Se il primo atto (per decreto) del “governo del cambiamento” si segnala per un tuffo nel passato, vuol dire che sono troppi i conti, anche politici, che non tornano. A tal punto che il presidente del Consiglio, Giuseppe Conte, si affretta a dichiarare che “ovviamente il Governo non è in contrasto con il mondo imprenditoriale”, mentre il suo vice nonché ministro dello Sviluppo e del Lavoro, Luigi Di Maio, preannuncia che con la prossima legge di bilancio verranno tagliati i costi del lavoro.
Forse il decreto che a partire dai contratti a termine, al di là della lodevole intenzione di combattere la precarietà, finisce per reintrodurre vincoli e costi all'insegna del ritorno a un’idea novecentesca di un mercato del lavoro bloccato è scivolato un po' oltre le intenzioni iniziali dei proponenti? Forse durante la preparazione dei testi ci si è dimenticati che la campagna elettorale era finita assieme ai suoi innumerevoli slogan e che governare significa anche ascoltare chi per mestiere fa impresa sul campo? Qualcuno si è distratto? Perché l’altro vice premier, il ministro dell’Interno nonché leader della Lega, Matteo Salvini, ha disertato il primo Consiglio dei ministri del “governo del cambiamento” preferendo il Palio di Siena?

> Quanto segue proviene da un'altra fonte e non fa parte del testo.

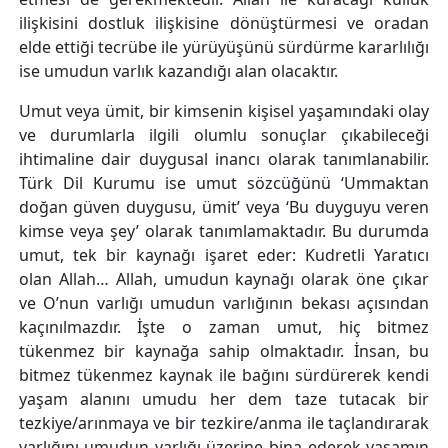
ilişkisini dostluk ilişkisine dönüştürmesi ve oradan
elde ettiği tecrübe ile yürüyüşünü sürdürme kararlılığı
ise umudun varlık kazandığı alan olacaktır.
Umut veya ümit, bir kimsenin kişisel yaşamındaki olay
ve durumlarla ilgili olumlu sonuçlar çıkabileceği
ihtimaline dair duygusal inancı olarak tanımlanabilir.
Türk Dil Kurumu ise umut sözcüğünü ‘Ummaktan
doğan güven duygusu, ümit’ veya ‘Bu duyguyu veren
kimse veya şey’ olarak tanımlamaktadır. Bu durumda
umut, tek bir kaynağı işaret eder: Kudretli Yaratıcı
olan Allah… Allah, umudun kaynağı olarak öne çıkar
ve O’nun varlığı umudun varlığının bekası açısından
kaçınılmazdır. İşte o zaman umut, hiç bitmez
tükenmez bir kaynağa sahip olmaktadır. İnsan, bu
bitmez tükenmez kaynak ile bağını sürdürerek kendi
yaşam alanını umudu her dem taze tutacak bir
tezkiye/arınmaya ve bir tezkire/anma ile taçlandırarak
varlığını umudun varlığı üzerine bina ederek yaşamın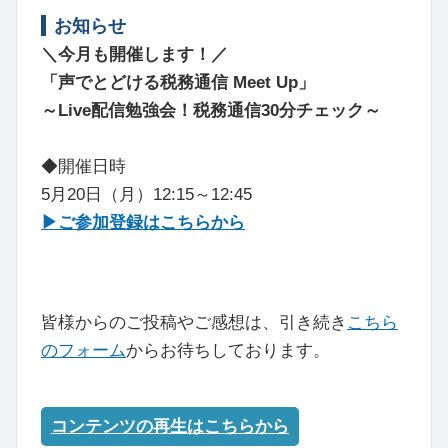
お知らせ
＼今月も開催します！／
「声でとどける税務通信 Meet Up」
～Live配信勉強会！税務通信30分チェック～
◆開催日時
5月20日（月）12:15～12:45
▶ご参加登録はこちらから
皆様からのご投稿やご感想は、引き続き
こちら
のフォーム
からお待ちしております。
コンテンツの再生はこちらから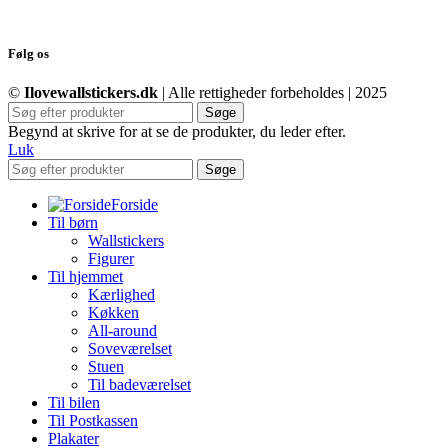
Følg os
©
Ilovewallstickers.dk
| Alle rettigheder forbeholdes | 2025
Søge
Begynd at skrive for at se de produkter, du leder efter.
Luk
Søge
Forside
Til børn
Wallstickers
Figurer
Til hjemmet
Kærlighed
Køkken
All-around
Soveværelset
Stuen
Til badeværelset
Til bilen
Til Postkassen
Plakater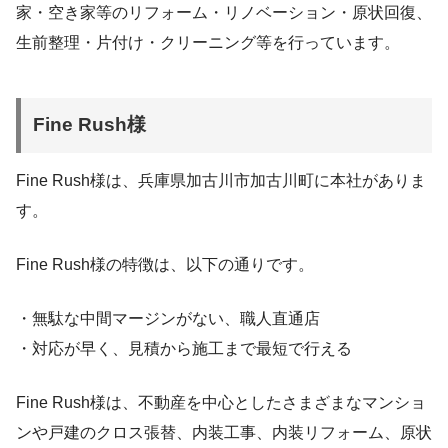
家・空き家等のリフォーム・リノベーション・原状回復、
生前整理・片付け・クリーニング等を行っています。
Fine Rush様
Fine Rush様は、兵庫県加古川市加古川町に本社がありま
す。
Fine Rush様の特徴は、以下の通りです。
・無駄な中間マージンがない、職人直通店
・対応が早く、見積から施工まで最短で行える
Fine Rush様は、不動産を中心としたさまざまなマンショ
ンや戸建のクロス張替、内装工事、内装リフォーム、原状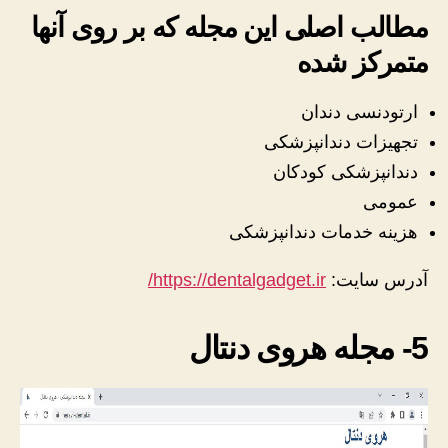
مطالب اصلی این مجله که بر روی آنها
متمرکز شده
ارتودنسی دندان
تجهیزات دندانپزشکی
دندانپزشکی کودکان
عمومی
هزینه خدمات دندانپزشکی
آدرس سایت:
https://dentalgadget.ir/
5- مجله هروی دنتال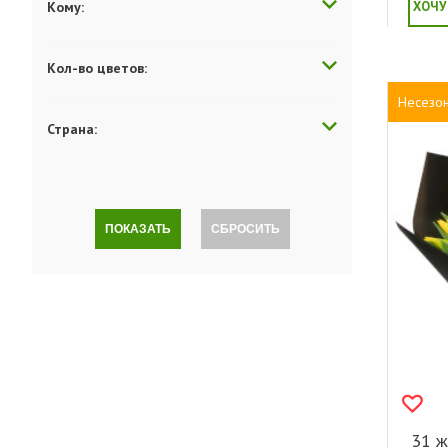
Кому:
ХОЧУ
Кол-во цветов:
Несезо
Страна:
ПОКАЗАТЬ
СБРОСИТЬ
31 ж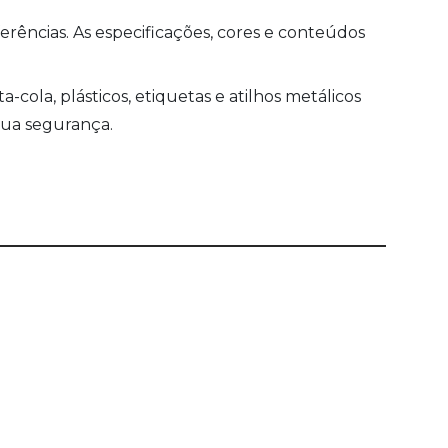
ências. As especificações, cores e conteúdos
ola, plásticos, etiquetas e atilhos metálicos
sua segurança.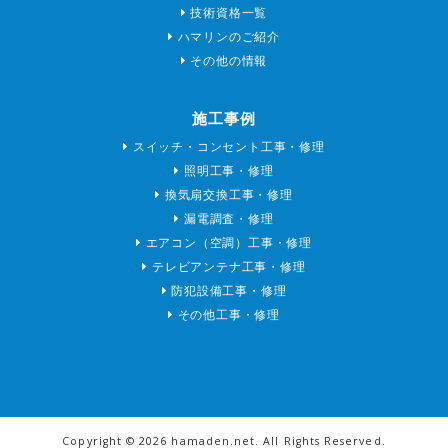
技術資格一覧
ハマリンのご紹介
その他の情報
施工事例
スイッチ・コンセント工事・修理
照明工事・修理
換気扇交換工事・修理
漏電調査・修理
エアコン（空調）工事・修理
テレビアンテナ工事・修理
防犯設備工事・修理
その他工事・修理
Copyright ©
2026 hamaden.net. All Rights Reserved.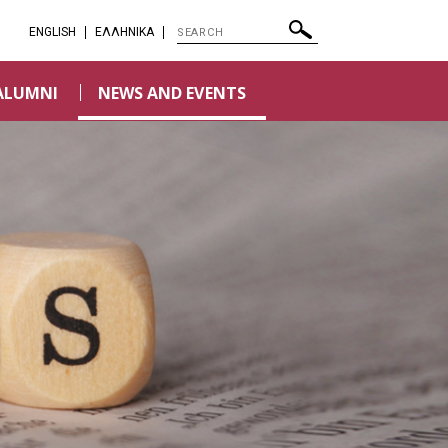
ENGLISH
EΛΛΗΝΙΚΑ
ALUMNI
NEWS AND EVENTS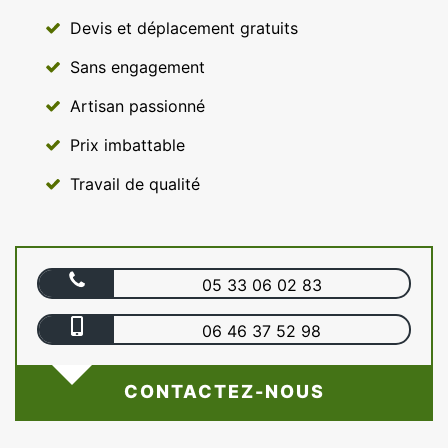
Devis et déplacement gratuits
Sans engagement
Artisan passionné
Prix imbattable
Travail de qualité
05 33 06 02 83
06 46 37 52 98
CONTACTEZ-NOUS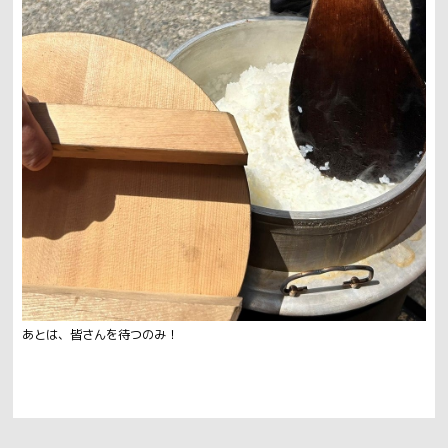
あとは、皆さんを待つのみ！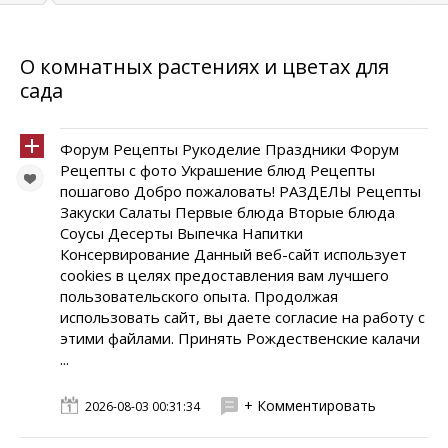
О комнатных растениях и цветах для
сада
Форум Рецепты Рукоделие Праздники Форум
Рецепты с фото Украшение блюд Рецепты
пошагово Добро пожаловать! РАЗДЕЛЫ Рецепты
Закуски Салаты Первые блюда Вторые блюда
Соусы Десерты Выпечка Напитки
Консервирование Данный веб-сайт использует
cookies в целях предоставления вам лучшего
пользовательского опыта. Продолжая
использовать сайт, вы даете согласие на работу с
этими файлами. Принять Рождественские калачи
...
+ Комментировать
2026-08-03 00:31:34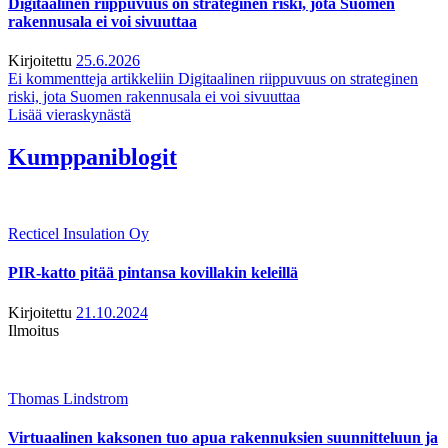
Digitaalinen riippuvuus on strateginen riski, jota Suomen
rakennusala ei voi sivuuttaa
Kirjoitettu
25.6.2026
Ei kommentteja
artikkeliin Digitaalinen riippuvuus on strateginen
riski, jota Suomen rakennusala ei voi sivuuttaa
Lisää vieraskynästä
Kumppaniblogit
Recticel Insulation Oy
PIR-katto pitää pintansa kovillakin keleillä
Kirjoitettu
21.10.2024
Ilmoitus
Thomas Lindstrom
Virtuaalinen kaksonen tuo apua rakennuksien suunnitteluun ja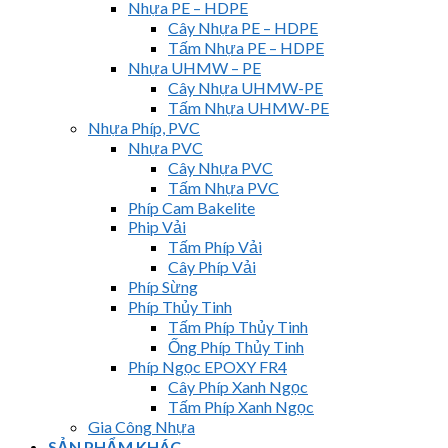
Nhựa PE – HDPE
Cây Nhựa PE – HDPE
Tấm Nhựa PE – HDPE
Nhựa UHMW – PE
Cây Nhựa UHMW-PE
Tấm Nhựa UHMW-PE
Nhựa Phíp, PVC
Nhựa PVC
Cây Nhựa PVC
Tấm Nhựa PVC
Phíp Cam Bakelite
Phip Vải
Tấm Phíp Vải
Cây Phíp Vải
Phíp Sừng
Phíp Thủy Tinh
Tấm Phíp Thủy Tinh
Ống Phíp Thủy Tinh
Phíp Ngọc EPOXY FR4
Cây Phíp Xanh Ngọc
Tấm Phíp Xanh Ngọc
Gia Công Nhựa
SẢN PHẨM KHÁC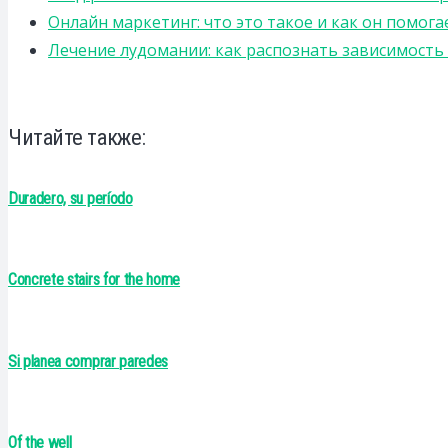
Онлайн маркетинг: что это такое и как он помога
Лечение лудомании: как распознать зависимост
Читайте также:
Duradero, su período
Concrete stairs for the home
Si planea comprar paredes
Of the well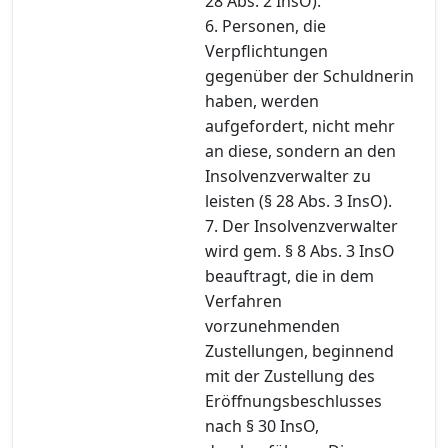
28 Abs. 2 InsO).
6. Personen, die
Verpflichtungen
gegenüber der Schuldnerin
haben, werden
aufgefordert, nicht mehr
an diese, sondern an den
Insolvenzverwalter zu
leisten (§ 28 Abs. 3 InsO).
7. Der Insolvenzverwalter
wird gem. § 8 Abs. 3 InsO
beauftragt, die in dem
Verfahren
vorzunehmenden
Zustellungen, beginnend
mit der Zustellung des
Eröffnungsbeschlusses
nach § 30 InsO,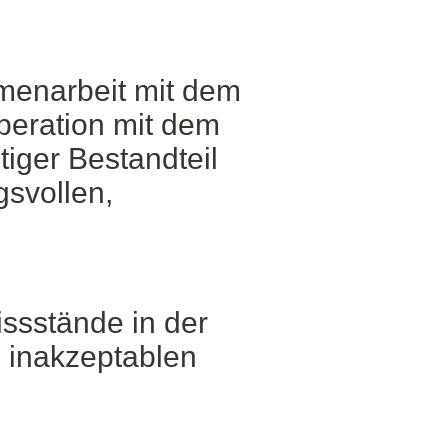
mmenarbeit mit dem
eration mit dem
iger Bestandteil
gsvollen,
issstände in der
 inakzeptablen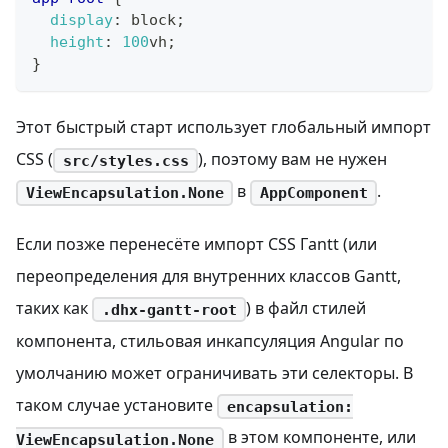
display
:
 block
;
height
:
100
vh
;
}
Этот быстрый старт использует глобальный импорт
CSS (
), поэтому вам не нужен
src/styles.css
в
.
ViewEncapsulation.None
AppComponent
Если позже перенесёте импорт CSS Гantt (или
переопределения для внутренних классов Gantt,
таких как
) в файл стилей
.dhx-gantt-root
компонента, стильовая инкапсуляция Angular по
умолчанию может ограничивать эти селекторы. В
таком случае установите
encapsulation:
в этом компоненте, или
ViewEncapsulation.None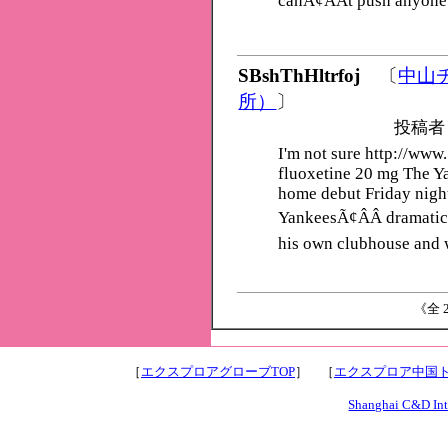
canÃ¢ÂÂt push anyone 
SBshThHltrfoj
〔
中山
所）
〕
投稿者
I'm not sure http://ww
fluoxetine 20 mg The Ya
home debut Friday night
YankeesÃ¢ÂÂ dramatic 4
his own clubhouse and 
《全 2
［
エクスプロアグローブTOP
］ ［
エクスプロア中国ト
Shanghai C&D Inte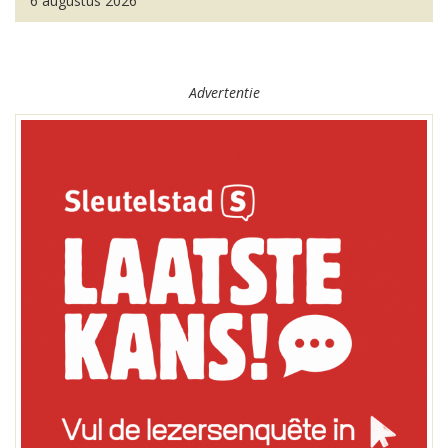
6 augustus 2026
Advertentie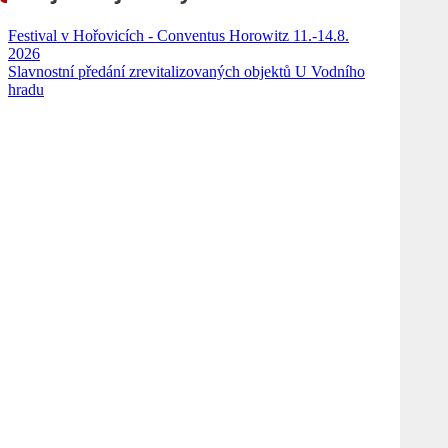
Festival v Hořovicích - Conventus Horowitz 11.-14.8.
2026
Slavnostní předání zrevitalizovaných objektů U Vodního
hradu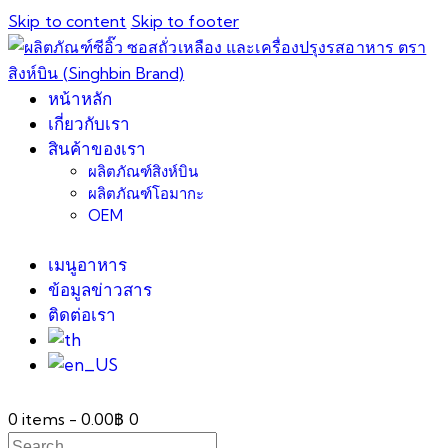
Skip to content
Skip to footer
หน้าหลัก
เกี่ยวกับเรา
สินค้าของเรา
ผลิตภัณฑ์สิงห์บิน
ผลิตภัณฑ์โอมากะ
OEM
เมนูอาหาร
ข้อมูลข่าวสาร
ติดต่อเรา
0 items
-
0.00฿
0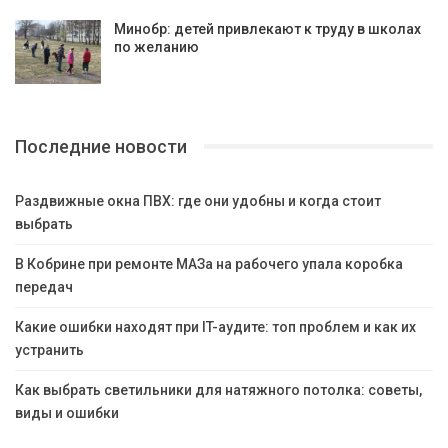
Минобр: детей привлекают к труду в школах
по желанию
Последние новости
Раздвижные окна ПВХ: где они удобны и когда стоит
выбрать
В Кобрине при ремонте МАЗа на рабочего упала коробка
передач
Какие ошибки находят при IT-аудите: топ проблем и как их
устранить
Как выбрать светильники для натяжного потолка: советы,
виды и ошибки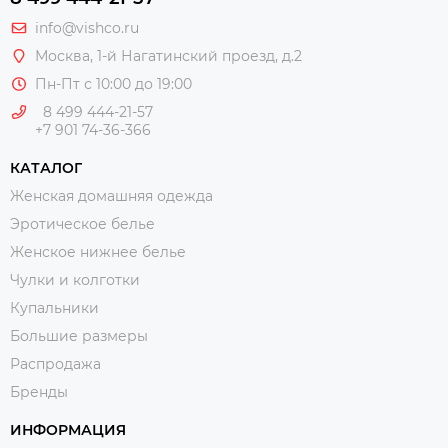
info@vishco.ru
Москва
, 1-й Нагатинский проезд, д.2
Пн-Пт с 10:00 до 19:00
8 499 444-21-57
+7 901 74-36-366
КАТАЛОГ
Женская домашняя одежда
Эротическое белье
Женское нижнее белье
Чулки и колготки
Купальники
Большие размеры
Распродажа
Бренды
ИНФОРМАЦИЯ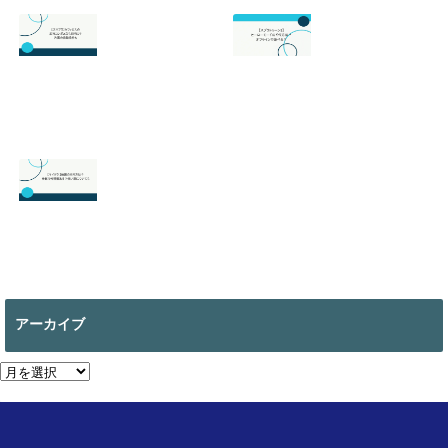
の最強武器は？初
のサーモンランが
心者でも勝てるお
面白い！初心者向
すすめを解説
けのやり方の基本
を徹底解説！
2026.07.19
2026.06.24
【スマブラ】セフ
【スプラトゥーン
ィロスの即死コン
3】ヒーローモー
ボと立ち回りは？
ドのやり方は？オ
片翼の発動条件も
フラインで遊べ
る？
2026.06.09
2026.05.18
【マイクラ 】絵画
の作り方は？全部
で何種類ある？使
アーカイブ
い道についても
2026.05.13
ア
ー
カ
イ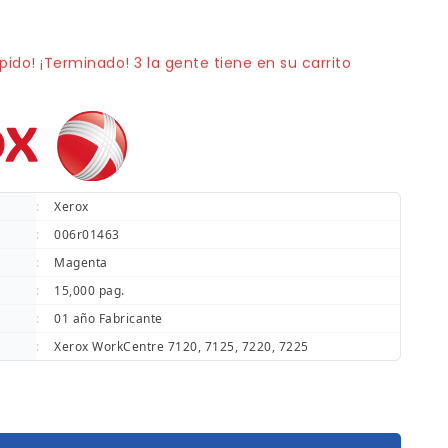
vendidos en los últimos 15 horas
pido! ¡Terminado! 3 la gente tiene en su carrito
:
Xerox
:
006r01463
:
Magenta
:
15,000 pag.
:
01 año Fabricante
:
Xerox WorkCentre 7120, 7125, 7220, 7225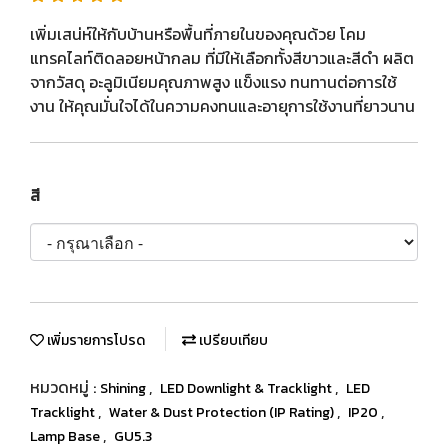
เพิ่มเสน่ห์ให้กับบ้านหรือพื้นที่ภายในของคุณด้วย โคม
แทรคไลท์ติดลอยหน้ากลม ที่มีให้เลือกทั้งสีขาวและสีดำ ผลิต
จากวัสดุ อะลูมิเนียมคุณภาพสูง แข็งแรง ทนทานต่อการใช้
งาน ให้คุณมั่นใจได้ในความคงทนและอายุการใช้งานที่ยาวนาน
สี
เพิ่มรายการโปรด
เปรียบเทียบ
หมวดหมู่ :
,
,
Shining
LED Downlight & Tracklight
LED
,
,
,
Tracklight
Water & Dust Protection (IP Rating)
IP20
,
Lamp Base
GU5.3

Fatto è che il danno è fatto e, come è stato notato, con queste misure avremo più cause legali che occupati, in un Paese che si ritrova improvvisamente meno attrattivo. Mentre il ministro dell’Economia, Giovanni Tria, a proposito di svolte e cambiamenti, ha un’idea esplosiva al contrario: discontinuità significa non far saltare i conti.
Naturalmente ci può essere tempo e modo per correggere un passo d’avvio più anti-storico che storico. Basta confrontarsi con la realtà ed avere come orizzonte un Paese che cambia, sì, ma in meglio e non in peggio.